The Real Importance Of Finding Yourself

Growing up in a home of Bal Teshuva; although not preferred, my life choices were respected.

Often there were times someone from my large family of nine children would comment on what I should be doing. I respected there belief, but not enough to persuade me to share the same lifestyle. It wasn’t until I got to Israel that I noticed how much I had forgotten; maybe even just ignored, my own religion. Realization struck me that my brothers praying three times a day, or that their closets never strayed of a white button down shirt and black pants, did not constitute me to identify as religious; I was only Jewish.

The constant questioning of why my family would voluntarily live a Torah lifestyle finally had an answer.

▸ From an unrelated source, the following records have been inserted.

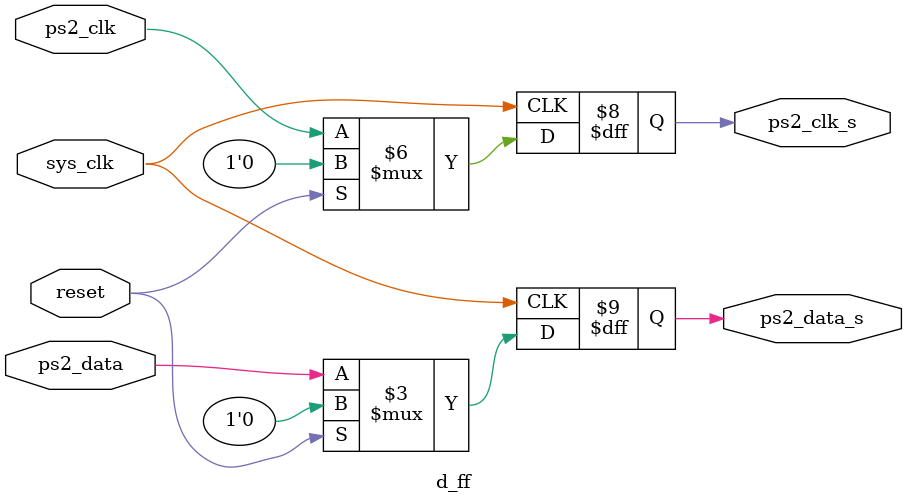
<source format=v>
`timescale 1ns / 1ps
module d_ff(reset,sys_clk,ps2_clk,ps2_data,ps2_clk_s,ps2_data_s);

	input sys_clk,reset;
	input ps2_clk,ps2_data;
	
	output reg ps2_clk_s,ps2_data_s;
	
	always@(posedge sys_clk)begin
		if (reset)begin 
			ps2_clk_s<=0;
			ps2_data_s<=0;
		end
		else begin
			ps2_clk_s<=ps2_clk;
			ps2_data_s<=ps2_data;
		end
	end
endmodule

</source>
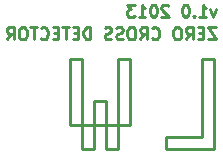
<source format=gbo>
G04 (created by PCBNEW-RS274X (2012-01-19 BZR 3256)-stable) date 3/25/2013 8:41:05 PM*
G01*
G70*
G90*
%MOIN*%
G04 Gerber Fmt 3.4, Leading zero omitted, Abs format*
%FSLAX34Y34*%
G04 APERTURE LIST*
%ADD10C,0.006000*%
%ADD11C,0.010000*%
G04 APERTURE END LIST*
G54D10*
G54D11*
X30986Y-16395D02*
X30891Y-16662D01*
X30795Y-16395D01*
X30433Y-16662D02*
X30662Y-16662D01*
X30548Y-16662D02*
X30548Y-16262D01*
X30586Y-16319D01*
X30624Y-16357D01*
X30662Y-16376D01*
X30262Y-16624D02*
X30243Y-16643D01*
X30262Y-16662D01*
X30281Y-16643D01*
X30262Y-16624D01*
X30262Y-16662D01*
X29996Y-16262D02*
X29957Y-16262D01*
X29919Y-16281D01*
X29900Y-16300D01*
X29881Y-16338D01*
X29862Y-16414D01*
X29862Y-16510D01*
X29881Y-16586D01*
X29900Y-16624D01*
X29919Y-16643D01*
X29957Y-16662D01*
X29996Y-16662D01*
X30034Y-16643D01*
X30053Y-16624D01*
X30072Y-16586D01*
X30091Y-16510D01*
X30091Y-16414D01*
X30072Y-16338D01*
X30053Y-16300D01*
X30034Y-16281D01*
X29996Y-16262D01*
X29405Y-16300D02*
X29386Y-16281D01*
X29348Y-16262D01*
X29252Y-16262D01*
X29214Y-16281D01*
X29195Y-16300D01*
X29176Y-16338D01*
X29176Y-16376D01*
X29195Y-16433D01*
X29424Y-16662D01*
X29176Y-16662D01*
X28929Y-16262D02*
X28890Y-16262D01*
X28852Y-16281D01*
X28833Y-16300D01*
X28814Y-16338D01*
X28795Y-16414D01*
X28795Y-16510D01*
X28814Y-16586D01*
X28833Y-16624D01*
X28852Y-16643D01*
X28890Y-16662D01*
X28929Y-16662D01*
X28967Y-16643D01*
X28986Y-16624D01*
X29005Y-16586D01*
X29024Y-16510D01*
X29024Y-16414D01*
X29005Y-16338D01*
X28986Y-16300D01*
X28967Y-16281D01*
X28929Y-16262D01*
X28414Y-16662D02*
X28643Y-16662D01*
X28529Y-16662D02*
X28529Y-16262D01*
X28567Y-16319D01*
X28605Y-16357D01*
X28643Y-16376D01*
X28281Y-16262D02*
X28033Y-16262D01*
X28167Y-16414D01*
X28109Y-16414D01*
X28071Y-16433D01*
X28052Y-16452D01*
X28033Y-16490D01*
X28033Y-16586D01*
X28052Y-16624D01*
X28071Y-16643D01*
X28109Y-16662D01*
X28224Y-16662D01*
X28262Y-16643D01*
X28281Y-16624D01*
X30996Y-17012D02*
X30729Y-17012D01*
X30996Y-17412D01*
X30729Y-17412D01*
X30577Y-17202D02*
X30443Y-17202D01*
X30386Y-17412D02*
X30577Y-17412D01*
X30577Y-17012D01*
X30386Y-17012D01*
X29986Y-17412D02*
X30120Y-17221D01*
X30215Y-17412D02*
X30215Y-17012D01*
X30062Y-17012D01*
X30024Y-17031D01*
X30005Y-17050D01*
X29986Y-17088D01*
X29986Y-17145D01*
X30005Y-17183D01*
X30024Y-17202D01*
X30062Y-17221D01*
X30215Y-17221D01*
X29739Y-17012D02*
X29662Y-17012D01*
X29624Y-17031D01*
X29586Y-17069D01*
X29567Y-17145D01*
X29567Y-17279D01*
X29586Y-17355D01*
X29624Y-17393D01*
X29662Y-17412D01*
X29739Y-17412D01*
X29777Y-17393D01*
X29815Y-17355D01*
X29834Y-17279D01*
X29834Y-17145D01*
X29815Y-17069D01*
X29777Y-17031D01*
X29739Y-17012D01*
X28862Y-17374D02*
X28881Y-17393D01*
X28938Y-17412D01*
X28976Y-17412D01*
X29034Y-17393D01*
X29072Y-17355D01*
X29091Y-17317D01*
X29110Y-17240D01*
X29110Y-17183D01*
X29091Y-17107D01*
X29072Y-17069D01*
X29034Y-17031D01*
X28976Y-17012D01*
X28938Y-17012D01*
X28881Y-17031D01*
X28862Y-17050D01*
X28462Y-17412D02*
X28596Y-17221D01*
X28691Y-17412D02*
X28691Y-17012D01*
X28538Y-17012D01*
X28500Y-17031D01*
X28481Y-17050D01*
X28462Y-17088D01*
X28462Y-17145D01*
X28481Y-17183D01*
X28500Y-17202D01*
X28538Y-17221D01*
X28691Y-17221D01*
X28215Y-17012D02*
X28138Y-17012D01*
X28100Y-17031D01*
X28062Y-17069D01*
X28043Y-17145D01*
X28043Y-17279D01*
X28062Y-17355D01*
X28100Y-17393D01*
X28138Y-17412D01*
X28215Y-17412D01*
X28253Y-17393D01*
X28291Y-17355D01*
X28310Y-17279D01*
X28310Y-17145D01*
X28291Y-17069D01*
X28253Y-17031D01*
X28215Y-17012D01*
X27891Y-17393D02*
X27834Y-17412D01*
X27738Y-17412D01*
X27700Y-17393D01*
X27681Y-17374D01*
X27662Y-17336D01*
X27662Y-17298D01*
X27681Y-17260D01*
X27700Y-17240D01*
X27738Y-17221D01*
X27815Y-17202D01*
X27853Y-17183D01*
X27872Y-17164D01*
X27891Y-17126D01*
X27891Y-17088D01*
X27872Y-17050D01*
X27853Y-17031D01*
X27815Y-17012D01*
X27719Y-17012D01*
X27662Y-17031D01*
X27510Y-17393D02*
X27453Y-17412D01*
X27357Y-17412D01*
X27319Y-17393D01*
X27300Y-17374D01*
X27281Y-17336D01*
X27281Y-17298D01*
X27300Y-17260D01*
X27319Y-17240D01*
X27357Y-17221D01*
X27434Y-17202D01*
X27472Y-17183D01*
X27491Y-17164D01*
X27510Y-17126D01*
X27510Y-17088D01*
X27491Y-17050D01*
X27472Y-17031D01*
X27434Y-17012D01*
X27338Y-17012D01*
X27281Y-17031D01*
X26805Y-17412D02*
X26805Y-17012D01*
X26710Y-17012D01*
X26652Y-17031D01*
X26614Y-17069D01*
X26595Y-17107D01*
X26576Y-17183D01*
X26576Y-17240D01*
X26595Y-17317D01*
X26614Y-17355D01*
X26652Y-17393D01*
X26710Y-17412D01*
X26805Y-17412D01*
X26405Y-17202D02*
X26271Y-17202D01*
X26214Y-17412D02*
X26405Y-17412D01*
X26405Y-17012D01*
X26214Y-17012D01*
X26100Y-17012D02*
X25871Y-17012D01*
X25986Y-17412D02*
X25986Y-17012D01*
X25738Y-17202D02*
X25604Y-17202D01*
X25547Y-17412D02*
X25738Y-17412D01*
X25738Y-17012D01*
X25547Y-17012D01*
X25147Y-17374D02*
X25166Y-17393D01*
X25223Y-17412D01*
X25261Y-17412D01*
X25319Y-17393D01*
X25357Y-17355D01*
X25376Y-17317D01*
X25395Y-17240D01*
X25395Y-17183D01*
X25376Y-17107D01*
X25357Y-17069D01*
X25319Y-17031D01*
X25261Y-17012D01*
X25223Y-17012D01*
X25166Y-17031D01*
X25147Y-17050D01*
X25033Y-17012D02*
X24804Y-17012D01*
X24919Y-17412D02*
X24919Y-17012D01*
X24595Y-17012D02*
X24518Y-17012D01*
X24480Y-17031D01*
X24442Y-17069D01*
X24423Y-17145D01*
X24423Y-17279D01*
X24442Y-17355D01*
X24480Y-17393D01*
X24518Y-17412D01*
X24595Y-17412D01*
X24633Y-17393D01*
X24671Y-17355D01*
X24690Y-17279D01*
X24690Y-17145D01*
X24671Y-17069D01*
X24633Y-17031D01*
X24595Y-17012D01*
X24023Y-17412D02*
X24157Y-17221D01*
X24252Y-17412D02*
X24252Y-17012D01*
X24099Y-17012D01*
X24061Y-17031D01*
X24042Y-17050D01*
X24023Y-17088D01*
X24023Y-17145D01*
X24042Y-17183D01*
X24061Y-17202D01*
X24099Y-17221D01*
X24252Y-17221D01*
X29340Y-20663D02*
X29340Y-21063D01*
X26140Y-18063D02*
X26140Y-20263D01*
X26540Y-18063D02*
X26540Y-21063D01*
X27740Y-18063D02*
X27740Y-20263D01*
X28140Y-18063D02*
X28140Y-20263D01*
X26540Y-18063D02*
X26140Y-18063D01*
X28140Y-18063D02*
X27740Y-18063D01*
X30940Y-18263D02*
X30940Y-18063D01*
X30940Y-18063D02*
X30540Y-18063D01*
X30540Y-18063D02*
X30540Y-18263D01*
X26140Y-20263D02*
X27740Y-20263D01*
X26540Y-21063D02*
X26940Y-21063D01*
X26940Y-21063D02*
X26940Y-19463D01*
X26940Y-19463D02*
X27340Y-19463D01*
X27340Y-19463D02*
X27340Y-21063D01*
X27340Y-21063D02*
X27740Y-21063D01*
X27740Y-21063D02*
X27740Y-20263D01*
X27740Y-20263D02*
X28140Y-20263D01*
X30540Y-18263D02*
X30540Y-20663D01*
X30540Y-20663D02*
X29340Y-20663D01*
X29340Y-21063D02*
X30940Y-21063D01*
X30940Y-21063D02*
X30940Y-18263D01*
M02*

</source>
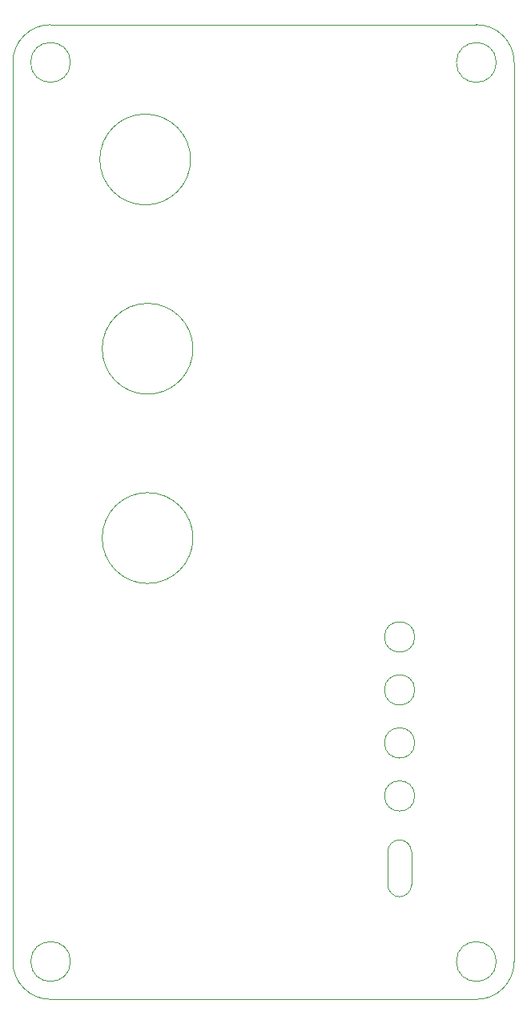
<source format=gbr>
%TF.GenerationSoftware,KiCad,Pcbnew,8.0.9-8.0.9-0~ubuntu24.04.1*%
%TF.CreationDate,2025-03-26T20:50:53+01:00*%
%TF.ProjectId,X7000II-FrontPanel,58373030-3049-4492-9d46-726f6e745061,rev?*%
%TF.SameCoordinates,Original*%
%TF.FileFunction,Profile,NP*%
%FSLAX46Y46*%
G04 Gerber Fmt 4.6, Leading zero omitted, Abs format (unit mm)*
G04 Created by KiCad (PCBNEW 8.0.9-8.0.9-0~ubuntu24.04.1) date 2025-03-26 20:50:53*
%MOMM*%
%LPD*%
G01*
G04 APERTURE LIST*
%TA.AperFunction,Profile*%
%ADD10C,0.050000*%
%TD*%
G04 APERTURE END LIST*
D10*
X138640000Y-136900000D02*
G75*
G02*
X137390000Y-135650000I0J1250000D01*
G01*
X140240000Y-120650000D02*
G75*
G02*
X137040000Y-120650000I-1600000J0D01*
G01*
X137040000Y-120650000D02*
G75*
G02*
X140240000Y-120650000I1600000J0D01*
G01*
X116800000Y-79000000D02*
G75*
G02*
X107200000Y-79000000I-4800000J0D01*
G01*
X107200000Y-79000000D02*
G75*
G02*
X116800000Y-79000000I4800000J0D01*
G01*
X138640000Y-130900000D02*
G75*
G02*
X139890000Y-132150000I0J-1250000D01*
G01*
X137390000Y-135650000D02*
X137390000Y-132150000D01*
X101750000Y-147750000D02*
G75*
G02*
X97750000Y-143750000I0J4000000D01*
G01*
X116550000Y-59000000D02*
G75*
G02*
X106950000Y-59000000I-4800000J0D01*
G01*
X106950000Y-59000000D02*
G75*
G02*
X116550000Y-59000000I4800000J0D01*
G01*
X101750000Y-44750000D02*
X146750000Y-44750000D01*
X140240000Y-126250000D02*
G75*
G02*
X137040000Y-126250000I-1600000J0D01*
G01*
X137040000Y-126250000D02*
G75*
G02*
X140240000Y-126250000I1600000J0D01*
G01*
X139890000Y-132150000D02*
X139890000Y-135650000D01*
X146750000Y-147750000D02*
X101750000Y-147750000D01*
X137390000Y-132150000D02*
G75*
G02*
X138640000Y-130900000I1250000J0D01*
G01*
X150750000Y-143750000D02*
G75*
G02*
X146750000Y-147750000I-4000000J0D01*
G01*
X148850000Y-143750000D02*
G75*
G02*
X144650000Y-143750000I-2100000J0D01*
G01*
X144650000Y-143750000D02*
G75*
G02*
X148850000Y-143750000I2100000J0D01*
G01*
X148850000Y-48750000D02*
G75*
G02*
X144650000Y-48750000I-2100000J0D01*
G01*
X144650000Y-48750000D02*
G75*
G02*
X148850000Y-48750000I2100000J0D01*
G01*
X150750000Y-48750000D02*
X150750000Y-143750000D01*
X140240000Y-115050000D02*
G75*
G02*
X137040000Y-115050000I-1600000J0D01*
G01*
X137040000Y-115050000D02*
G75*
G02*
X140240000Y-115050000I1600000J0D01*
G01*
X146750000Y-44750000D02*
G75*
G02*
X150750000Y-48750000I0J-4000000D01*
G01*
X103850000Y-143750000D02*
G75*
G02*
X99650000Y-143750000I-2100000J0D01*
G01*
X99650000Y-143750000D02*
G75*
G02*
X103850000Y-143750000I2100000J0D01*
G01*
X103840000Y-48740000D02*
G75*
G02*
X99640000Y-48740000I-2100000J0D01*
G01*
X99640000Y-48740000D02*
G75*
G02*
X103840000Y-48740000I2100000J0D01*
G01*
X116800000Y-99000000D02*
G75*
G02*
X107200000Y-99000000I-4800000J0D01*
G01*
X107200000Y-99000000D02*
G75*
G02*
X116800000Y-99000000I4800000J0D01*
G01*
X139890000Y-135650000D02*
G75*
G02*
X138640000Y-136900000I-1250000J0D01*
G01*
X97750000Y-143750000D02*
X97750000Y-48750000D01*
X97750000Y-48750000D02*
G75*
G02*
X101750000Y-44750000I4000000J0D01*
G01*
X140240000Y-109450000D02*
G75*
G02*
X137040000Y-109450000I-1600000J0D01*
G01*
X137040000Y-109450000D02*
G75*
G02*
X140240000Y-109450000I1600000J0D01*
G01*
M02*

</source>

Infatuated I began to spend as much time of my day learning about the Jewish nations creation, beliefs, morals, and faith. Not long into my school year I started to become someone I wouldn’t be caught talking to back home. My friends would constantly tell me I was being brainwashed, but i finally had morals and values for myself. The minute I developed an understanding of what it really meant to believe in G-d I felt happier than i thought possible. My year of self discovery showed me who I was, and why I would do the things I did. With the ability to work on myself for the first time, awareness of my positive and negative character traits showed me the constant improvements made in my life.

Discovering many of my actions were in result of me being an extremist didn’t stop me from choosing to take on as much as possible. Teachers and peers voiced how important it was not to take on a drastic amount of change, but I didn’t listen. Three months into the year and at first glance I looked like the daughter of a Rabbi. Sitting in class one morning I began to question myself. Usually the concepts being taught deeply impacted me, but that day it seemed to be brainwash.

I didn’t know if I believed in anything or enjoyed the fluffy ideas, and how proud my family was of me. Did I really want to give up my fun life of partying for rules I didn’t know meant anything? As the teacher read to us a sentence from our books on faith I concluded that I did not believe in G-d. All of a sudden my mind started racing with emotions I could not process. I ran out of class with no destination in mind. I kept telling myself not to cry until no one could see me anymore.

In my mission of quickly making it to privacy I was stopped by a girl. Before that day the amount of conversations we had could be counted on one hand. She smiled at me and began to tell me how I inspired her. She complimented me on the way I took on dressing modestly, but still kept my own style. Even quoting a comment I made in class that helped with her own personally journey. When I walked away I started to cry. That was the moment I saw G-d.